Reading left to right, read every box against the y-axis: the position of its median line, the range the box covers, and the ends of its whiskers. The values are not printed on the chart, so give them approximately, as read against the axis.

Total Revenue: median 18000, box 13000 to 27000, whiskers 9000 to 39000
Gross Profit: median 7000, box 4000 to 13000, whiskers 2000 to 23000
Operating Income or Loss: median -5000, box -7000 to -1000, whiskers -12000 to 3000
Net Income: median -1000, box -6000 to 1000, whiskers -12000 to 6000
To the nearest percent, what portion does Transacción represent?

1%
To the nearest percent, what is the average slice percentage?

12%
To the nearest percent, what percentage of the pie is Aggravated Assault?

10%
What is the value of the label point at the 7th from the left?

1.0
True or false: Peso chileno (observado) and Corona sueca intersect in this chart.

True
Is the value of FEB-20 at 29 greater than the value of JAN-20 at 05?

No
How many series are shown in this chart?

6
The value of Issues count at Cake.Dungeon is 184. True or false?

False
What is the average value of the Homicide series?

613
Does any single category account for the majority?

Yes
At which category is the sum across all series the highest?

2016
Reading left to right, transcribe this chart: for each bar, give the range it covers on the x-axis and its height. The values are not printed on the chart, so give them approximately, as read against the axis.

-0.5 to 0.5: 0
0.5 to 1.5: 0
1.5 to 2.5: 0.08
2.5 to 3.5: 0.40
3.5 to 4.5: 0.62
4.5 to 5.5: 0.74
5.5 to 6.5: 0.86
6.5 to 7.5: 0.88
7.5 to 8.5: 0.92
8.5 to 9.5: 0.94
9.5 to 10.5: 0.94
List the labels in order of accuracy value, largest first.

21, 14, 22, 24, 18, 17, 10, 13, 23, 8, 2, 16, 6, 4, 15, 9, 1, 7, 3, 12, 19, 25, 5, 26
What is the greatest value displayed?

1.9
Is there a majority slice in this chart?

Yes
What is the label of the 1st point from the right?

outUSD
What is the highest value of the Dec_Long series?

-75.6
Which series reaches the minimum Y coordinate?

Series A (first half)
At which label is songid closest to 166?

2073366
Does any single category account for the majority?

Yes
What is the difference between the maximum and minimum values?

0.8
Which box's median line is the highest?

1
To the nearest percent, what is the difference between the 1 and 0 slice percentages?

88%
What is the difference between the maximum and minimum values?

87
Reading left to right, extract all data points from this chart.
________________
▸ **Exercise aim**:
Repeat the listing above word for word, keeping every line in its original order.

▸ **Answer for the task**:
Reading left to right, read every box against the y-axis: the position of its median line, the range the box covers, and the ends of its whiskers. The values are not printed on the chart, so give them approximately, as read against the axis.

Total Revenue: median 18000, box 13000 to 27000, whiskers 9000 to 39000
Gross Profit: median 7000, box 4000 to 13000, whiskers 2000 to 23000
Operating Income or Loss: median -5000, box -7000 to -1000, whiskers -12000 to 3000
Net Income: median -1000, box -6000 to 1000, whiskers -12000 to 6000
To the nearest percent, what portion does Transacción represent?

1%
To the nearest percent, what is the average slice percentage?

12%
To the nearest percent, what percentage of the pie is Aggravated Assault?

10%
What is the value of the label point at the 7th from the left?

1.0
True or false: Peso chileno (observado) and Corona sueca intersect in this chart.

True
Is the value of FEB-20 at 29 greater than the value of JAN-20 at 05?

No
How many series are shown in this chart?

6
The value of Issues count at Cake.Dungeon is 184. True or false?

False
What is the average value of the Homicide series?

613
Does any single category account for the majority?

Yes
At which category is the sum across all series the highest?

2016
Reading left to right, transcribe this chart: for each bar, give the range it covers on the x-axis and its height. The values are not printed on the chart, so give them approximately, as read against the axis.

-0.5 to 0.5: 0
0.5 to 1.5: 0
1.5 to 2.5: 0.08
2.5 to 3.5: 0.40
3.5 to 4.5: 0.62
4.5 to 5.5: 0.74
5.5 to 6.5: 0.86
6.5 to 7.5: 0.88
7.5 to 8.5: 0.92
8.5 to 9.5: 0.94
9.5 to 10.5: 0.94
List the labels in order of accuracy value, largest first.

21, 14, 22, 24, 18, 17, 10, 13, 23, 8, 2, 16, 6, 4, 15, 9, 1, 7, 3, 12, 19, 25, 5, 26
What is the greatest value displayed?

1.9
Is there a majority slice in this chart?

Yes
What is the label of the 1st point from the right?

outUSD
What is the highest value of the Dec_Long series?

-75.6
Which series reaches the minimum Y coordinate?

Series A (first half)
At which label is songid closest to 166?

2073366
Does any single category account for the majority?

Yes
What is the difference between the maximum and minimum values?

0.8
Which box's median line is the highest?

1
To the nearest percent, what is the difference between the 1 and 0 slice percentages?

88%
What is the difference between the maximum and minimum values?

87
Reading left to right, extract all data points from this chart.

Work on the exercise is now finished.